Task to complete – Copy all lines below that use the word "followed".

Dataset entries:

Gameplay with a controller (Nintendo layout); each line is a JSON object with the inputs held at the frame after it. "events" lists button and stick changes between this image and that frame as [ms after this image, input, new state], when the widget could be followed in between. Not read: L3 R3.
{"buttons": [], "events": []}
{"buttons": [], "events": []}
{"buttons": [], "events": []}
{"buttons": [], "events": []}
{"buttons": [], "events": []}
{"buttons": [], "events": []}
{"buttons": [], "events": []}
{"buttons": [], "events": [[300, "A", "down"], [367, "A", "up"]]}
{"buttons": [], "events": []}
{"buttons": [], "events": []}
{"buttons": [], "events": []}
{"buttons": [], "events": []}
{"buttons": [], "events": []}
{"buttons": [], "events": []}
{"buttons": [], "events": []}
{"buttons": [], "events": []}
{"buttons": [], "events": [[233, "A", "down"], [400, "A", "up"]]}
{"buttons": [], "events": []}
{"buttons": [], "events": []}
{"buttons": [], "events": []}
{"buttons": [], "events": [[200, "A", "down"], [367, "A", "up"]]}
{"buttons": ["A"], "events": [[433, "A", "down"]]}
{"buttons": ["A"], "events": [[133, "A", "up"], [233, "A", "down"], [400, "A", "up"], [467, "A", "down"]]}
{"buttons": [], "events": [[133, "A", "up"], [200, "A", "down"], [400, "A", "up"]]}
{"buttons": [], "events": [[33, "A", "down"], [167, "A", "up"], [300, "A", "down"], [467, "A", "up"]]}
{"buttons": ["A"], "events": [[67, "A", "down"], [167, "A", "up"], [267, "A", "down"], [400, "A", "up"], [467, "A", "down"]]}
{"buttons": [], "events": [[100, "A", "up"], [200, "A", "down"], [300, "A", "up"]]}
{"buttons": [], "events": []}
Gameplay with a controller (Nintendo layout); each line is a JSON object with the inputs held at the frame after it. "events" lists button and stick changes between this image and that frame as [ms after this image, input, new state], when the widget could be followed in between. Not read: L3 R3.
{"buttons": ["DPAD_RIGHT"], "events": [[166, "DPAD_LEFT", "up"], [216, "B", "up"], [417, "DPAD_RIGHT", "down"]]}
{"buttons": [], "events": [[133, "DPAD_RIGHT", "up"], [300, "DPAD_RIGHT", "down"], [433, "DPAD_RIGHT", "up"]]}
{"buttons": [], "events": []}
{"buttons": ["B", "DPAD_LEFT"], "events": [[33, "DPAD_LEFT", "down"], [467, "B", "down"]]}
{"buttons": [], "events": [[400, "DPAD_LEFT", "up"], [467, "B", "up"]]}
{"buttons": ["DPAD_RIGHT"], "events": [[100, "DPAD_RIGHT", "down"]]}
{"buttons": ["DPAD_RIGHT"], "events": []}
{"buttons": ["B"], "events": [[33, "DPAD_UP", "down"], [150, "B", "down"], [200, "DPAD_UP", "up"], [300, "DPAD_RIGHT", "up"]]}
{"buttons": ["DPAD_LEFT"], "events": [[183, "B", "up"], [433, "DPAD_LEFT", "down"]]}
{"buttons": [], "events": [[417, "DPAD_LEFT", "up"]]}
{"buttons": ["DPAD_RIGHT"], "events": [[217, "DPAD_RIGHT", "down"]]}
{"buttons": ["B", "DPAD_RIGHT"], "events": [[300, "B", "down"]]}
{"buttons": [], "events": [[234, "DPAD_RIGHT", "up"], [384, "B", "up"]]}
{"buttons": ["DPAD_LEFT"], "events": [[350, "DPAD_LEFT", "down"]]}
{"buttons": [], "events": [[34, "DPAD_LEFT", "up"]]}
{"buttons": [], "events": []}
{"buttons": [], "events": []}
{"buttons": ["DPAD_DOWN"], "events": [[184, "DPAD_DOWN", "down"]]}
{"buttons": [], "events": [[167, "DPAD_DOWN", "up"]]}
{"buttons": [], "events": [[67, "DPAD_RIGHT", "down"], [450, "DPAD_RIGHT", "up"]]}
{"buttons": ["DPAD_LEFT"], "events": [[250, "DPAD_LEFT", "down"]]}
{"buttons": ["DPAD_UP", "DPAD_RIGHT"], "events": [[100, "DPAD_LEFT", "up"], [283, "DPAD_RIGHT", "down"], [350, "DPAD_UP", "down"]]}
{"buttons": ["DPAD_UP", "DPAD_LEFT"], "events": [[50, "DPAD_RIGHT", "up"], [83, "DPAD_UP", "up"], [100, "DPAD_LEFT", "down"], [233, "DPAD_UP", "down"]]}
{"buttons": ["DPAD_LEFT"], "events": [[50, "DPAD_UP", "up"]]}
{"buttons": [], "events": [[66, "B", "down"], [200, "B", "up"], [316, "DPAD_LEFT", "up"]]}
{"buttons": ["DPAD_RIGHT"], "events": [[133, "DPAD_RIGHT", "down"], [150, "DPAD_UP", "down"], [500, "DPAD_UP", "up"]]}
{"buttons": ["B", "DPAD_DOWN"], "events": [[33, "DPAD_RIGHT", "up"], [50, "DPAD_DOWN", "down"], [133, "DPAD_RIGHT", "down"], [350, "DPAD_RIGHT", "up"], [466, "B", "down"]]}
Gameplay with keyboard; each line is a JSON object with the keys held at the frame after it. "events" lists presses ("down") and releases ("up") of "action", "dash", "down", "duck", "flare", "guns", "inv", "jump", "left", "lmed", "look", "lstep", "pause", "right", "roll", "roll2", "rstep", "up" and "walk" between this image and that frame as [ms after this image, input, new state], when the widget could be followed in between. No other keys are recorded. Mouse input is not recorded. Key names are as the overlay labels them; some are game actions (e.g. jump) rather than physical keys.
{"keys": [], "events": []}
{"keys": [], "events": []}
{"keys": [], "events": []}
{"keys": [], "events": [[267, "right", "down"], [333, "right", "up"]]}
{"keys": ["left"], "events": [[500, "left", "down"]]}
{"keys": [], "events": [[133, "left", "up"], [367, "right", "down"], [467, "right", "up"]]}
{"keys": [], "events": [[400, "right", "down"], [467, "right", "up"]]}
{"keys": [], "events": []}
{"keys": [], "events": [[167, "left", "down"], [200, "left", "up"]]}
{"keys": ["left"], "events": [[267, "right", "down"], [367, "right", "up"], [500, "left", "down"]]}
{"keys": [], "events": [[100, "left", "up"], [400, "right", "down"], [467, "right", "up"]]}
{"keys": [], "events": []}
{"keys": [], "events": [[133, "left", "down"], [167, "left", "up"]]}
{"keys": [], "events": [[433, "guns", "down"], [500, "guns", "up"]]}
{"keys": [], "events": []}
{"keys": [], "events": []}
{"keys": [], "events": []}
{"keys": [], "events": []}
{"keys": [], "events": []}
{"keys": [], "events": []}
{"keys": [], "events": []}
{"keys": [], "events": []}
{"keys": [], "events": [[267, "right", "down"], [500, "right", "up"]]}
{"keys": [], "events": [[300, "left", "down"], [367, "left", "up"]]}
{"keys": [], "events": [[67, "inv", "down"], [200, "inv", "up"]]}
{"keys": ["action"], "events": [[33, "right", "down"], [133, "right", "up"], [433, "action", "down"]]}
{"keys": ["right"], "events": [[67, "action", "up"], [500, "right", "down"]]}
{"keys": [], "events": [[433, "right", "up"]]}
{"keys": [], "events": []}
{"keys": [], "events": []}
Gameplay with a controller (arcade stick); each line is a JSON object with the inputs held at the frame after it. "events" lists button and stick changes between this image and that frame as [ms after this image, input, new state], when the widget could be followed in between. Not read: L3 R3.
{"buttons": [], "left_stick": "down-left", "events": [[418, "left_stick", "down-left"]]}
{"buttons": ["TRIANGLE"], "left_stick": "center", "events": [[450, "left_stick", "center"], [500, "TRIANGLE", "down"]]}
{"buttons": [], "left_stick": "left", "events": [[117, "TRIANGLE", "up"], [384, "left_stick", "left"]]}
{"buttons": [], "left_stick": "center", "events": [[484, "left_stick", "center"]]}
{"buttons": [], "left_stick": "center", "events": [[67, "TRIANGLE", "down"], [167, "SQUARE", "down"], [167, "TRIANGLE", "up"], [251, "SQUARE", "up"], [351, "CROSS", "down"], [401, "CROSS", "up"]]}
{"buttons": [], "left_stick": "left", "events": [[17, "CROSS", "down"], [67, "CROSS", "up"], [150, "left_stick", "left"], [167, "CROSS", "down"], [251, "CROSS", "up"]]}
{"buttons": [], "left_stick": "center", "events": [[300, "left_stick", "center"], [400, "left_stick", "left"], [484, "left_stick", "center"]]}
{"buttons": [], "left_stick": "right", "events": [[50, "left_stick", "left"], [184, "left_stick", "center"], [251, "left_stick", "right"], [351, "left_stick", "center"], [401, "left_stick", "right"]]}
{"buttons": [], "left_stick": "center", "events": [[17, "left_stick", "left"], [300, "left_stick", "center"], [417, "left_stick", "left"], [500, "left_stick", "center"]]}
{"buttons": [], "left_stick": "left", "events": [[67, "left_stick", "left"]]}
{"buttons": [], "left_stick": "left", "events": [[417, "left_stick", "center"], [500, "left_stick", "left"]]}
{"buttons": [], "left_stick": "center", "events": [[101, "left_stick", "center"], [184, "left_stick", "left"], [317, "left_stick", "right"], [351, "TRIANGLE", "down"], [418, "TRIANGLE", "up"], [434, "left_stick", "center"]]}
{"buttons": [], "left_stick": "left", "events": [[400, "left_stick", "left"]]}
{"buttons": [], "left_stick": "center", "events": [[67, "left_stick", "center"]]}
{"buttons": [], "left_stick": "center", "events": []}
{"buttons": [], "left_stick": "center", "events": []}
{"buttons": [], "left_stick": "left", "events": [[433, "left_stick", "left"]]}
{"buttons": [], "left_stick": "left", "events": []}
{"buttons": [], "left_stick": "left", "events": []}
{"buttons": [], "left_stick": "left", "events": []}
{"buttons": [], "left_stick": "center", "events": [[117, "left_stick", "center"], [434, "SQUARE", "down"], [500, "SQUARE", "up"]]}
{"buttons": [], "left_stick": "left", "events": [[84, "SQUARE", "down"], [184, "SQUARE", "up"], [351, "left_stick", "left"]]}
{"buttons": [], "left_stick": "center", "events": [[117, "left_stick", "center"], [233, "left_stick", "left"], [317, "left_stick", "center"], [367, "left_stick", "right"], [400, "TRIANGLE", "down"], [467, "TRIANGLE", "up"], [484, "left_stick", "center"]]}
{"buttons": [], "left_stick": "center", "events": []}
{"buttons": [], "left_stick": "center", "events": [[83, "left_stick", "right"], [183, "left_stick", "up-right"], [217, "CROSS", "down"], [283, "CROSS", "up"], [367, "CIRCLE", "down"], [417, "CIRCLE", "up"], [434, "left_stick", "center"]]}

Task solution –
Gameplay with a controller (Nintendo layout); each line is a JSON object with the inputs held at the frame after it. "events" lists button and stick changes between this image and that frame as [ms after this image, input, new state], when the widget could be followed in between. Not read: L3 R3.
Gameplay with a controller (Nintendo layout); each line is a JSON object with the inputs held at the frame after it. "events" lists button and stick changes between this image and that frame as [ms after this image, input, new state], when the widget could be followed in between. Not read: L3 R3.
Gameplay with keyboard; each line is a JSON object with the keys held at the frame after it. "events" lists presses ("down") and releases ("up") of "action", "dash", "down", "duck", "flare", "guns", "inv", "jump", "left", "lmed", "look", "lstep", "pause", "right", "roll", "roll2", "rstep", "up" and "walk" between this image and that frame as [ms after this image, input, new state], when the widget could be followed in between. No other keys are recorded. Mouse input is not recorded. Key names are as the overlay labels them; some are game actions (e.g. jump) rather than physical keys.
Gameplay with a controller (arcade stick); each line is a JSON object with the inputs held at the frame after it. "events" lists button and stick changes between this image and that frame as [ms after this image, input, new state], when the widget could be followed in between. Not read: L3 R3.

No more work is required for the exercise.